Grâce aux formations dont j’ai pu ensuite bénéficier, j’ai trouvé un emploi et les choses se sont petit à petit mises en place. Aujourd’hui, tous mes enfants travaillent ou font des études. Plusieurs sont mariés et ont fondé leur propre famille. Voir mes petits-enfants me remplit de joie, même si j’aurais tellement voulu que Pascal puisse les connaître !

Et comment vous sentez-vous aujourd’hui ?

Mon mari nous avait préparés, les enfants et moi, au fait qu’il avait des ennemis et qu’il risquait de mourir. Mais ça n’empêche ni la peur, ni la tristesse et encore moins les symptômes du stress post-traumatique, même si ceux-ci s’estompent un peu avec le temps… Dix ans plus tard, ce drame fait encore partie de notre vie : mon cœur s’accélère toujours à la vue d’un uniforme et nous n’avons pas osé sortir du Canada jusqu’à présent !+

Votre famille semble animée par une forte motivation de contribuer au bien commun. D’où vient cet élan ?

A Bukavu, l’ONG de Pascal avait clairement redonné un sens au mot « justice ». Je crois que mes enfants ont tous hérité de l’état d’esprit de leur père, il a été leur source d’inspiration à ce niveau. Mon fils Heri dit par exemple de lui : « Je lui dois mon caractère et ma force. Il n’a jamais laissé de place à la facilité et nous a toujours encouragé à travailler dur. Les valeurs qu’il m’a transmises sont à jamais gravées dans mon cœur ».
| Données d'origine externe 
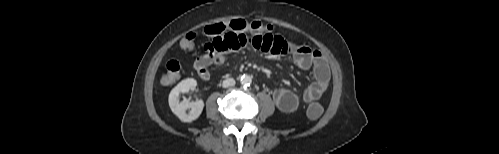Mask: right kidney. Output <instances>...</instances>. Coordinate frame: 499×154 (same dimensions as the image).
Wrapping results in <instances>:
<instances>
[{
	"mask_svg": "<svg viewBox=\"0 0 499 154\" xmlns=\"http://www.w3.org/2000/svg\"><path fill=\"white\" fill-rule=\"evenodd\" d=\"M196 86L197 82L195 79L187 78L175 86L169 94V106L172 112L183 122H192L196 120L203 111L204 103L202 100L195 102H179L180 93H187L190 90H194ZM188 108H191V110L189 113H186Z\"/></svg>",
	"mask_w": 499,
	"mask_h": 154,
	"instance_id": "ca27d5eb",
	"label": "right kidney"
}]
</instances>
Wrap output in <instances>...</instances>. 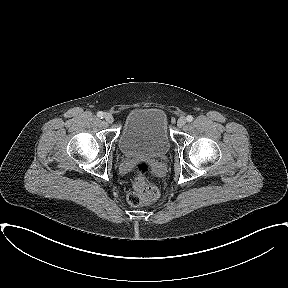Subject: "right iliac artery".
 Segmentation results:
<instances>
[{
    "mask_svg": "<svg viewBox=\"0 0 288 288\" xmlns=\"http://www.w3.org/2000/svg\"><path fill=\"white\" fill-rule=\"evenodd\" d=\"M97 116L102 119L104 117V113L102 111H99L97 113Z\"/></svg>",
    "mask_w": 288,
    "mask_h": 288,
    "instance_id": "1",
    "label": "right iliac artery"
}]
</instances>
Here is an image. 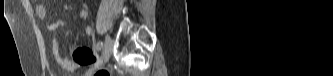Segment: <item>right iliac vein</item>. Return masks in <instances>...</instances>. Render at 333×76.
Segmentation results:
<instances>
[{
  "label": "right iliac vein",
  "instance_id": "right-iliac-vein-1",
  "mask_svg": "<svg viewBox=\"0 0 333 76\" xmlns=\"http://www.w3.org/2000/svg\"><path fill=\"white\" fill-rule=\"evenodd\" d=\"M111 51H112V40L109 36H107L105 39L102 56H101L100 62L97 66L103 65L109 60Z\"/></svg>",
  "mask_w": 333,
  "mask_h": 76
}]
</instances>
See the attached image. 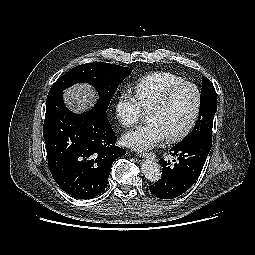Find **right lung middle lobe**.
<instances>
[{"label":"right lung middle lobe","instance_id":"obj_1","mask_svg":"<svg viewBox=\"0 0 255 255\" xmlns=\"http://www.w3.org/2000/svg\"><path fill=\"white\" fill-rule=\"evenodd\" d=\"M132 69L110 63L94 62L74 67L60 77L51 87L47 101L76 83H88L97 93L96 111L106 117L108 105L122 80Z\"/></svg>","mask_w":255,"mask_h":255}]
</instances>
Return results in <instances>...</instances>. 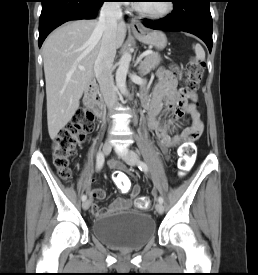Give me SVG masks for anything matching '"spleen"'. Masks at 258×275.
Segmentation results:
<instances>
[{"mask_svg":"<svg viewBox=\"0 0 258 275\" xmlns=\"http://www.w3.org/2000/svg\"><path fill=\"white\" fill-rule=\"evenodd\" d=\"M193 49L195 51L197 60H204L205 59V52H204V49L202 48V46L200 44L193 45Z\"/></svg>","mask_w":258,"mask_h":275,"instance_id":"1","label":"spleen"}]
</instances>
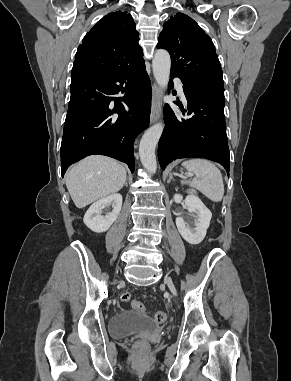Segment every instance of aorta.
Here are the masks:
<instances>
[{"label": "aorta", "mask_w": 291, "mask_h": 381, "mask_svg": "<svg viewBox=\"0 0 291 381\" xmlns=\"http://www.w3.org/2000/svg\"><path fill=\"white\" fill-rule=\"evenodd\" d=\"M171 59L169 53L164 49L155 52L152 68L157 84L165 89L169 83ZM164 124L157 123L145 131L139 145V156L143 167L150 173H155L157 161L155 149L162 135Z\"/></svg>", "instance_id": "aorta-1"}]
</instances>
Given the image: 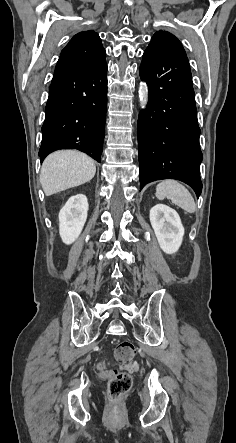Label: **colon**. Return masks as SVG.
<instances>
[{"instance_id": "5ec220e1", "label": "colon", "mask_w": 236, "mask_h": 443, "mask_svg": "<svg viewBox=\"0 0 236 443\" xmlns=\"http://www.w3.org/2000/svg\"><path fill=\"white\" fill-rule=\"evenodd\" d=\"M135 347L130 341H121L115 348V358L121 363L127 365L130 369H136L137 363L134 361ZM101 374L108 382V392L110 398L118 400L127 393L132 386V377L129 373L117 369H105V365H100Z\"/></svg>"}]
</instances>
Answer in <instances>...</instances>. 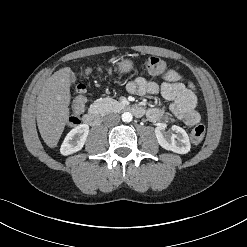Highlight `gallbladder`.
Segmentation results:
<instances>
[{
    "label": "gallbladder",
    "mask_w": 247,
    "mask_h": 247,
    "mask_svg": "<svg viewBox=\"0 0 247 247\" xmlns=\"http://www.w3.org/2000/svg\"><path fill=\"white\" fill-rule=\"evenodd\" d=\"M70 81H71L72 84H75L76 83V76H75L74 73H71V75H70Z\"/></svg>",
    "instance_id": "bac80fb5"
}]
</instances>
Vous savez, après sa mort, nous avons appris que Pascal apportait une aide financière à de nombreuses familles modestes. Il leur donnait de quoi acheter de la nourriture ou payer les études des enfants. Tout ça, dans la plus grande discrétion et sans jamais se mettre en avant.
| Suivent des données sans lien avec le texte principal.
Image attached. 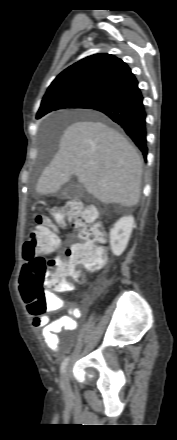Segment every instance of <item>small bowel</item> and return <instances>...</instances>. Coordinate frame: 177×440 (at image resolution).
I'll return each instance as SVG.
<instances>
[{"mask_svg": "<svg viewBox=\"0 0 177 440\" xmlns=\"http://www.w3.org/2000/svg\"><path fill=\"white\" fill-rule=\"evenodd\" d=\"M73 289L72 284H69L65 290L61 292L70 291ZM50 301L48 308L50 311H57L62 307V301L54 294H50ZM66 314L56 319H51L49 315L42 314L34 317L33 325L37 328H41L42 337L46 345L54 352H60L62 349V343L58 334L62 331L74 332L78 329L77 318L82 315L81 309L78 307L67 306L64 308ZM73 341V338H67L64 340V345H69Z\"/></svg>", "mask_w": 177, "mask_h": 440, "instance_id": "obj_1", "label": "small bowel"}]
</instances>
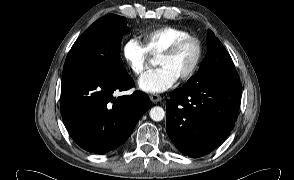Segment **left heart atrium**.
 <instances>
[{"label":"left heart atrium","mask_w":294,"mask_h":180,"mask_svg":"<svg viewBox=\"0 0 294 180\" xmlns=\"http://www.w3.org/2000/svg\"><path fill=\"white\" fill-rule=\"evenodd\" d=\"M178 78L166 67H159L140 77L139 88L147 93L157 94L170 89Z\"/></svg>","instance_id":"39dd6f15"}]
</instances>
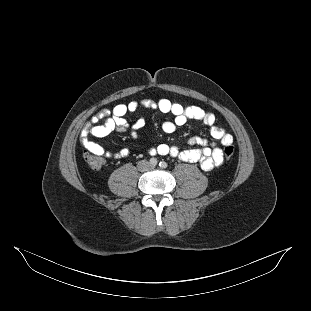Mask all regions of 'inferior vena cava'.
Listing matches in <instances>:
<instances>
[{
    "instance_id": "obj_1",
    "label": "inferior vena cava",
    "mask_w": 311,
    "mask_h": 311,
    "mask_svg": "<svg viewBox=\"0 0 311 311\" xmlns=\"http://www.w3.org/2000/svg\"><path fill=\"white\" fill-rule=\"evenodd\" d=\"M137 168H138L139 171L147 172L150 169V164H149V162H147L145 160H140L137 163Z\"/></svg>"
}]
</instances>
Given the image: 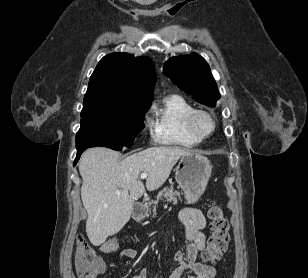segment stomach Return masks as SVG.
Listing matches in <instances>:
<instances>
[{
	"instance_id": "0dacf381",
	"label": "stomach",
	"mask_w": 308,
	"mask_h": 278,
	"mask_svg": "<svg viewBox=\"0 0 308 278\" xmlns=\"http://www.w3.org/2000/svg\"><path fill=\"white\" fill-rule=\"evenodd\" d=\"M212 166L205 156L190 153L181 157L175 168V179L188 203H195L204 193Z\"/></svg>"
}]
</instances>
Et vous, êtes-vous aussi une activiste des droits humains, Déborah ?

A l’origine, je suis sage-femme. J’ai exercé ce métier durant de nombreuses années, avant de fonder mon propre centre médical à Bukavu, dont j’ai été la directrice, jusqu’au moment de fuir le pays. Mon parcours a changé au moment de l’exil et je cumule aujourd’hui deux emplois pour m’en sortir.

Après la mort de Pascal, j’ai aussi repris en partie son combat. En 2011, j’ai créé avec ma famille la Fondation Pascal Kabungulu qui vient notamment en aide à ceux qui, comme nous, sont les veuves et orphelins de défenseurs des droits humains. Et croyez-moi, ils sont nombreux, car en RDC on te coupe la tête si tu oses dire la vérité ! Nous aidons des personnes en RDC mais aussi celles qui, comme nous, sont réfugiées au Canada, afin que leurs débuts dans ce pays d’accueil se passe au mieux.
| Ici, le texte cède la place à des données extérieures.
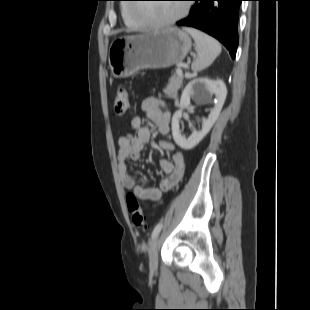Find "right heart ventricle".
<instances>
[{"mask_svg":"<svg viewBox=\"0 0 310 310\" xmlns=\"http://www.w3.org/2000/svg\"><path fill=\"white\" fill-rule=\"evenodd\" d=\"M121 15L125 25L131 29L137 30L144 27L139 21L133 19L130 15V5L122 4Z\"/></svg>","mask_w":310,"mask_h":310,"instance_id":"1","label":"right heart ventricle"}]
</instances>
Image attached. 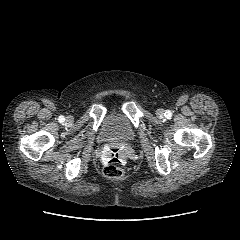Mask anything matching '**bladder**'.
Listing matches in <instances>:
<instances>
[{
  "label": "bladder",
  "mask_w": 240,
  "mask_h": 240,
  "mask_svg": "<svg viewBox=\"0 0 240 240\" xmlns=\"http://www.w3.org/2000/svg\"><path fill=\"white\" fill-rule=\"evenodd\" d=\"M134 138L135 129L122 111H111L103 119L100 127V139L102 141L128 143Z\"/></svg>",
  "instance_id": "31cf9c89"
}]
</instances>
« Nombreux sont ceux qui reçoivent encore des menaces de mort »



Le combat mené par votre mari à l’époque est-il différent de celui des défenseurs des droits humains aujourd’hui ? Qu’est-ce qui a changé ?

Les choses n’ont pas radicalement changé. Mais le combat mené par Pascal a donné de la force à beaucoup de jeunes défenseurs, je crois. La nouvelle génération de défenseurs est extrêmement courageuse, malgré la répression qui sévit toujours en RDC : nombreux sont ceux qui n’hésitent pas à dénoncer les abus, mais nombreux sont ceux qui reçoivent encore des menaces de mort !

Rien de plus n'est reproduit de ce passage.